Grocery stores are the best tourist resource. Cheap food, local flavors. Find the nearest hotel and save a ton of money. Every day, eat outside.
Learn to swim. You never know when you may need to use this skill.
Wash clothes in the sink or shower. Use hotel soap. Or bring a bottle of washing powder with you. This is much easier than finding a washing machine in a foreign country.
Always carry a printed map of the city you are about to visit with you. You never know when your phone may break or you will not have a connection.
Make sure your bank cards work.
Register at the doctor and insurer. Double check and make sure you have all the appropriate vaccinations. You should also find out if an overseas insurance policy is applied in an emergency. If not, then consider additional insurance.
Copy of passport. If your passport is stolen or lost, you must be sure that you can still return to the country or confirm your citizenship. Leave a copy of your passport at home or with a trustee. Consider creating an electronic copy, which you can also save in your email account.
Register at your embassy. If there is a problem in the country you visited, it will be easier for the government to contact you and provide additional security.
Check the currency conversion before departure.
Go to a bank or ATM in the country you are visiting. The costs at or near the airport are usually huge.
Buy tickets in advance to the places you want to visit or see.

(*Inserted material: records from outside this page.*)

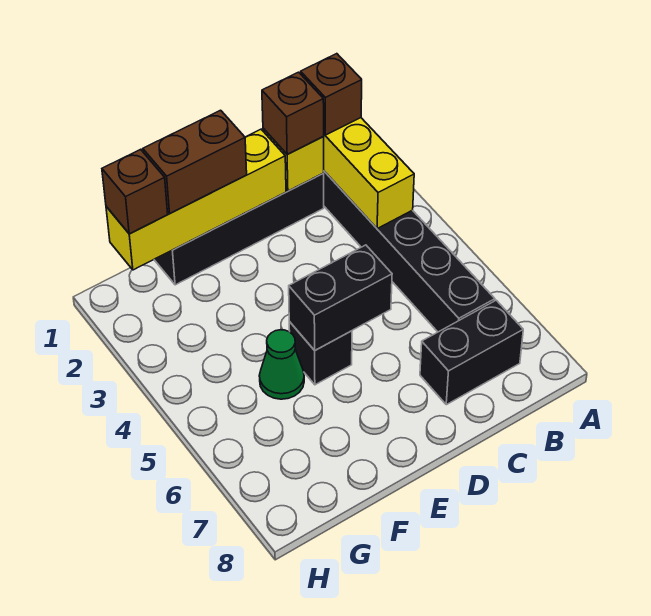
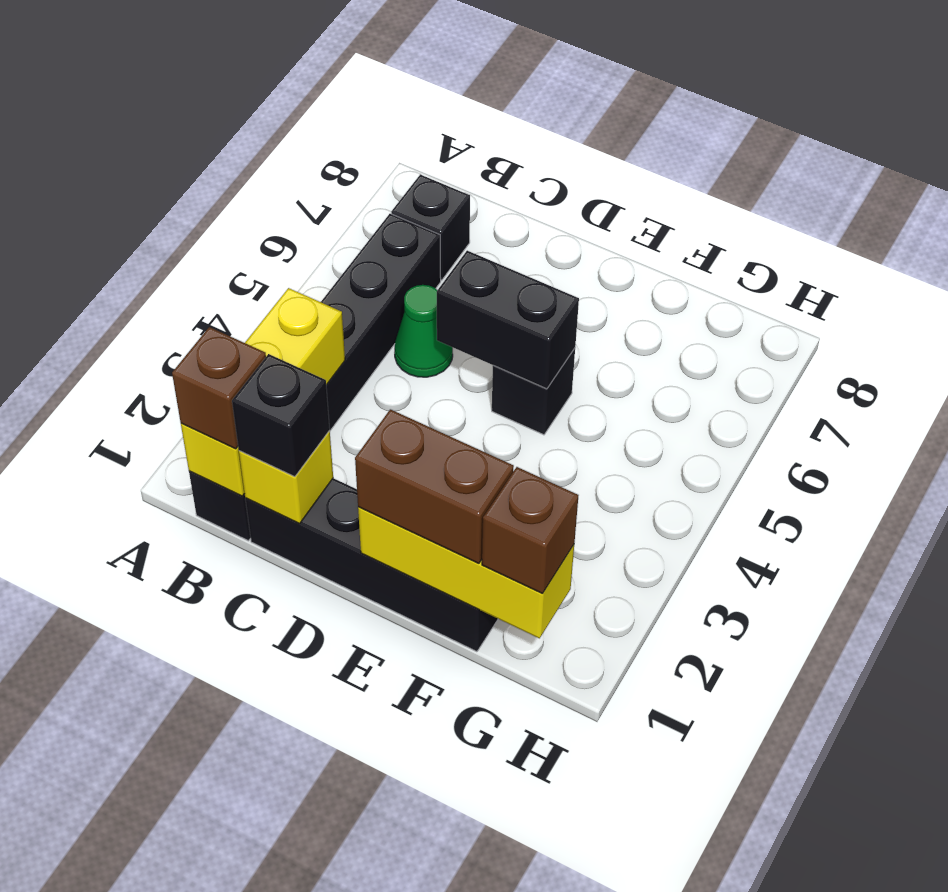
black 1x2 brick [420,300,523,405] -> black 1x1 brick [391,174,470,280]
brown 1x1 brick [262,72,324,154] -> black 1x1 brick [232,354,330,477]
yellow 1x4 brick [106,129,286,270] -> yellow 1x3 brick [358,507,574,638]
green 1x1 cone [259,330,304,399] -> green 1x1 cone moved to [395,285,453,377]

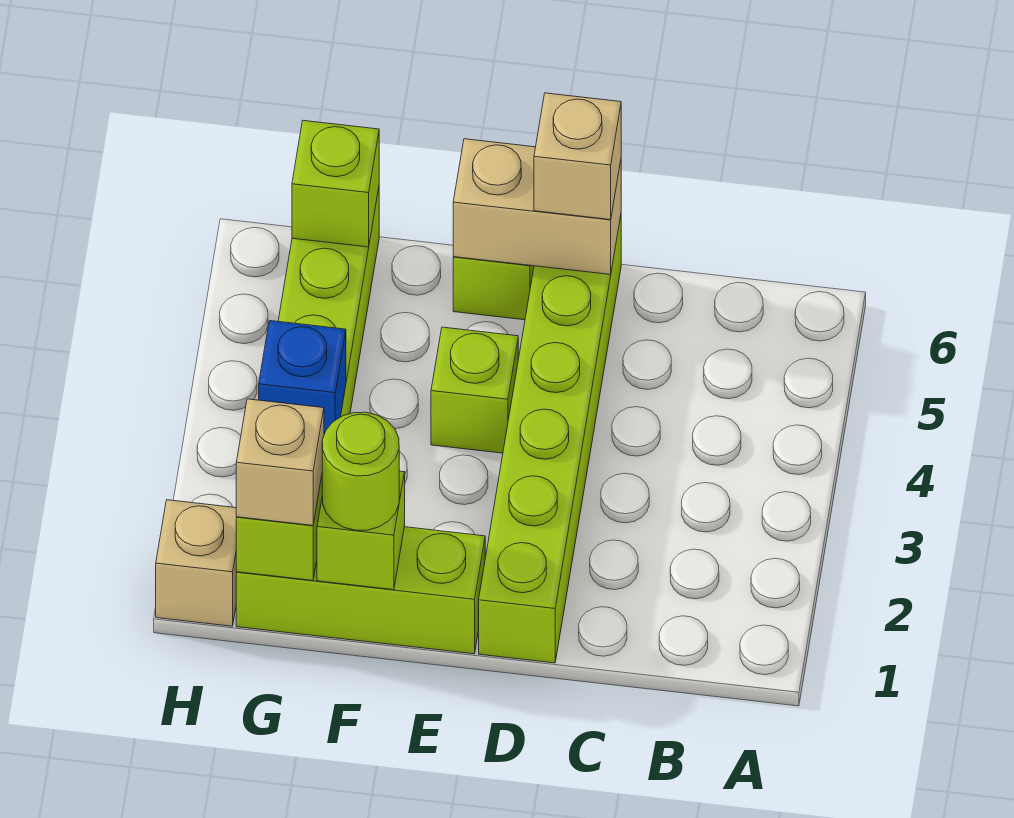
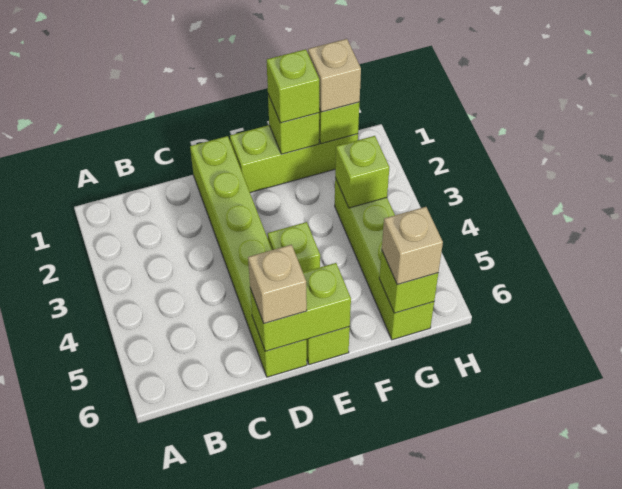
tan 1x2 brick [453,139,621,275] -> lime 1x2 brick [250,263,351,351]
lime 1x1 round brick [322,412,399,530] -> lime 1x1 brick [267,49,319,123]
blue 1x1 brick [259,321,346,434] -> lime 1x1 brick [335,136,389,208]
tan 1x1 brick [156,500,236,626] -> tan 1x1 brick moved to [382,207,443,285]

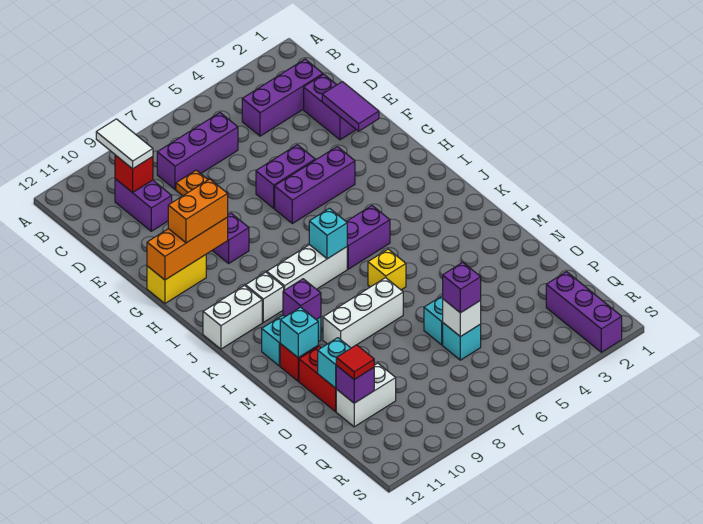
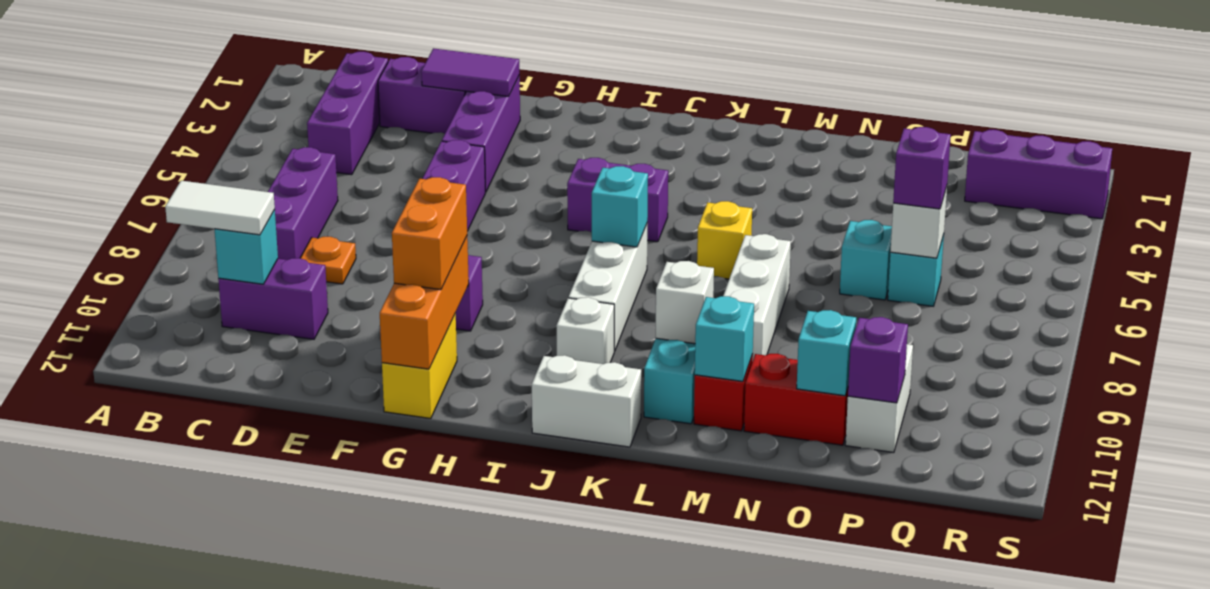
red 1x1 brick [115,155,153,193] -> cyan 1x1 brick [215,210,278,284]
purple 1x3 brick [275,147,355,223] -> purple 1x3 brick moved to [442,76,520,192]
purple 1x2 brick [346,206,390,269] -> purple 1x2 brick turned to [567,158,668,242]
white 1x2 brick [203,286,262,349] -> white 1x2 brick turned to [532,355,641,447]
purple 1x1 brick [283,279,321,320] -> white 1x1 brick [655,261,714,344]
red 1x1 tile [336,345,374,379] -> none

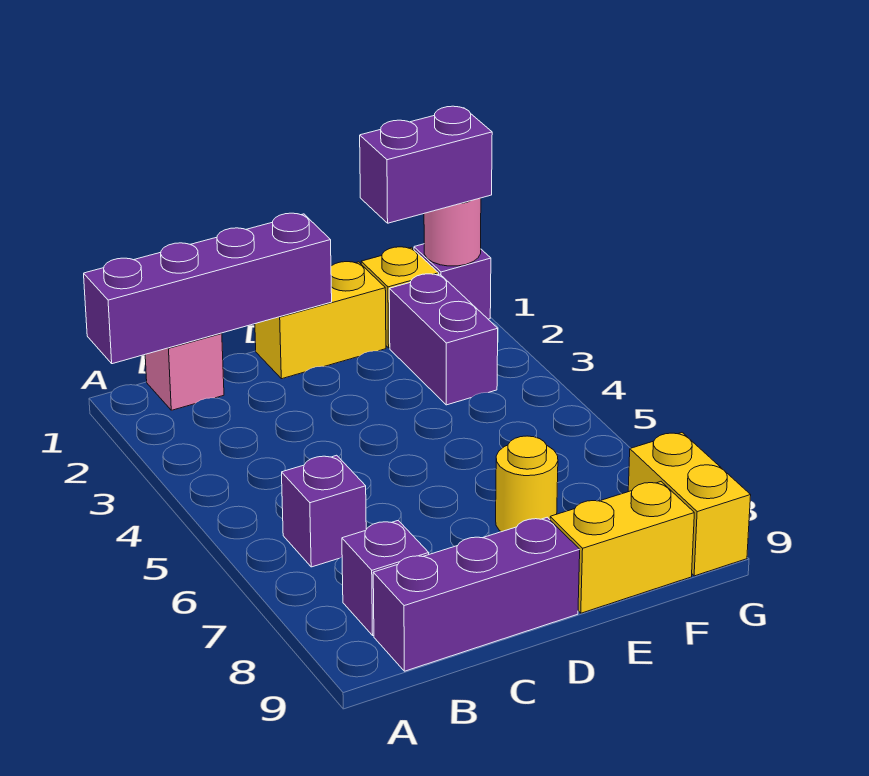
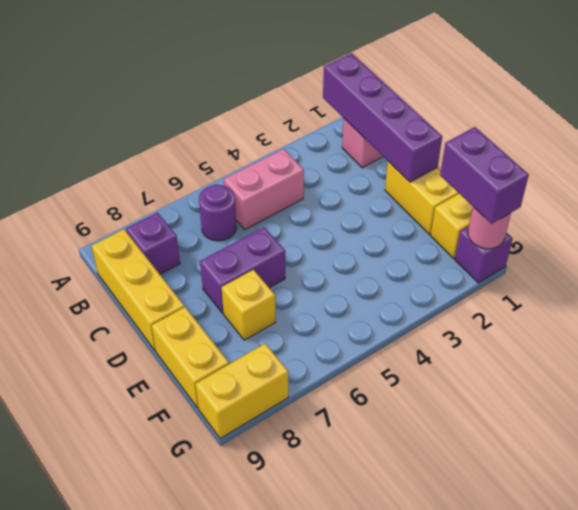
none -> pink 1x2 brick [224,149,304,229]
purple 1x1 brick [282,455,366,567] -> purple 1x1 round brick [199,185,237,241]
purple 1x3 brick [373,517,580,671] -> yellow 1x3 brick [92,229,184,351]
yellow 1x1 round brick [496,436,558,532] -> yellow 1x1 brick [222,270,276,340]
purple 1x2 brick [389,274,498,405] -> purple 1x2 brick moved to [200,227,285,313]

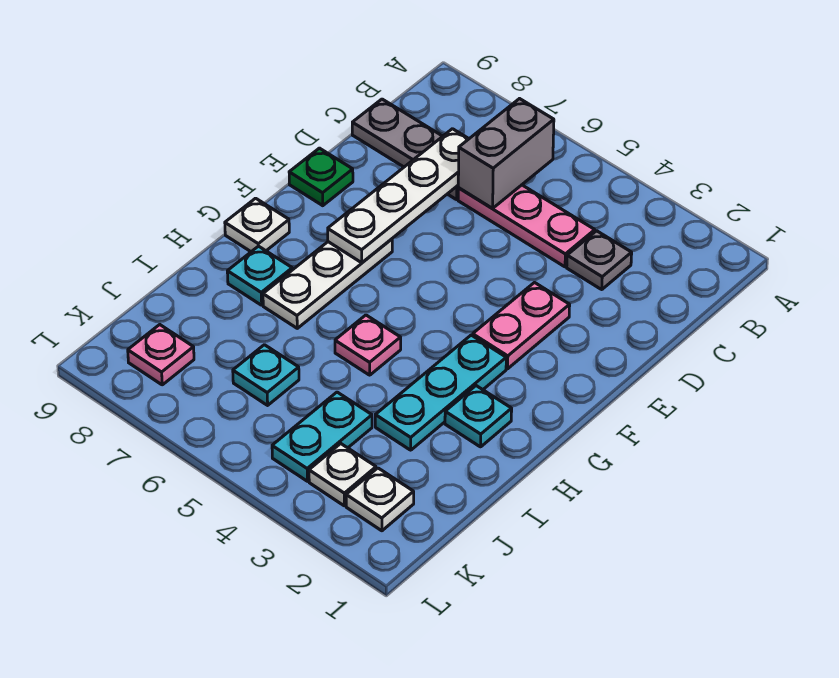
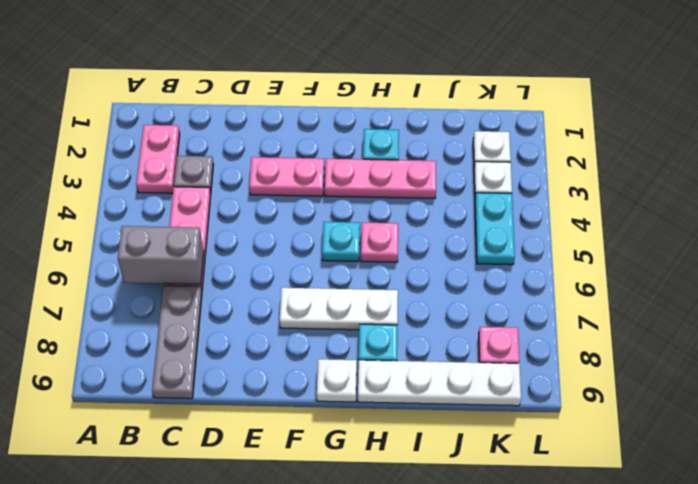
none -> pink 1x2 plate [136,125,180,193]
white 1x4 plate [328,129,469,263] -> white 1x4 plate moved to [358,360,521,406]
green 1x1 plate [289,148,353,206] -> none
cyan 1x3 plate [375,335,506,450] -> pink 1x3 plate [325,159,436,198]
cyan 1x2 plate [272,392,372,481] -> cyan 1x2 plate turned to [475,193,515,265]
cyan 1x1 plate [233,345,299,405] -> cyan 1x1 plate moved to [322,222,360,261]

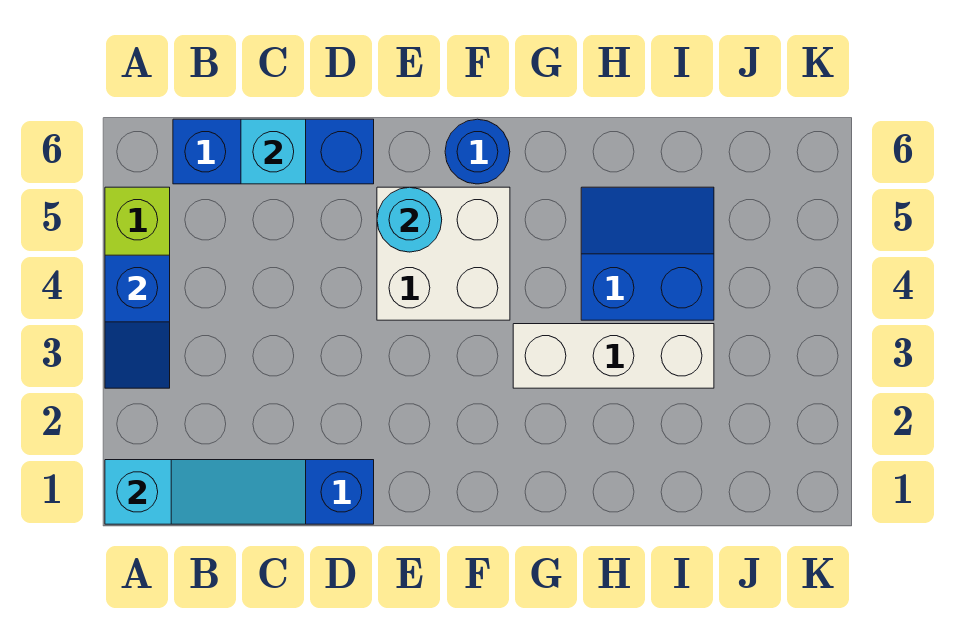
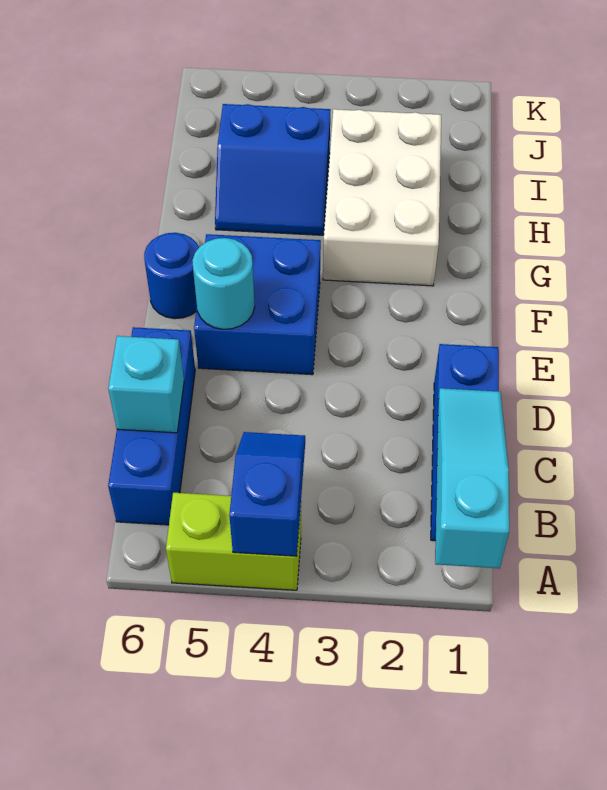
blue 1x2 slope [105,255,170,388] -> blue 1x2 slope turned to [229,432,305,556]
white 2x2 brick [377,187,510,320] -> blue 2x2 brick [194,234,321,375]
white 1x3 brick [513,324,714,388] -> white 2x3 brick [323,109,441,286]
blue 2x2 slope [581,187,714,320] -> blue 2x2 slope turned to [215,104,330,235]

Download the appropriate application before traveling. Avoid charging an operator to download the app while traveling.
Check for events that occur during your stay. This will help you not to miss the best events taking place in the city, such as festivals, holidays and outdoor events.
It is also worth trying local dishes. You don’t want to leave the country without tasting local delicacies.
Learn how to say "no, thanks". In most guides you will learn how to say “yes, please,” “thank you,” and “do you speak English?” But in some countries you really want to say, “No, thanks.” Think of crowded markets in Asia. Knowing how to say “no, thank you” in their language will make your trip calmer.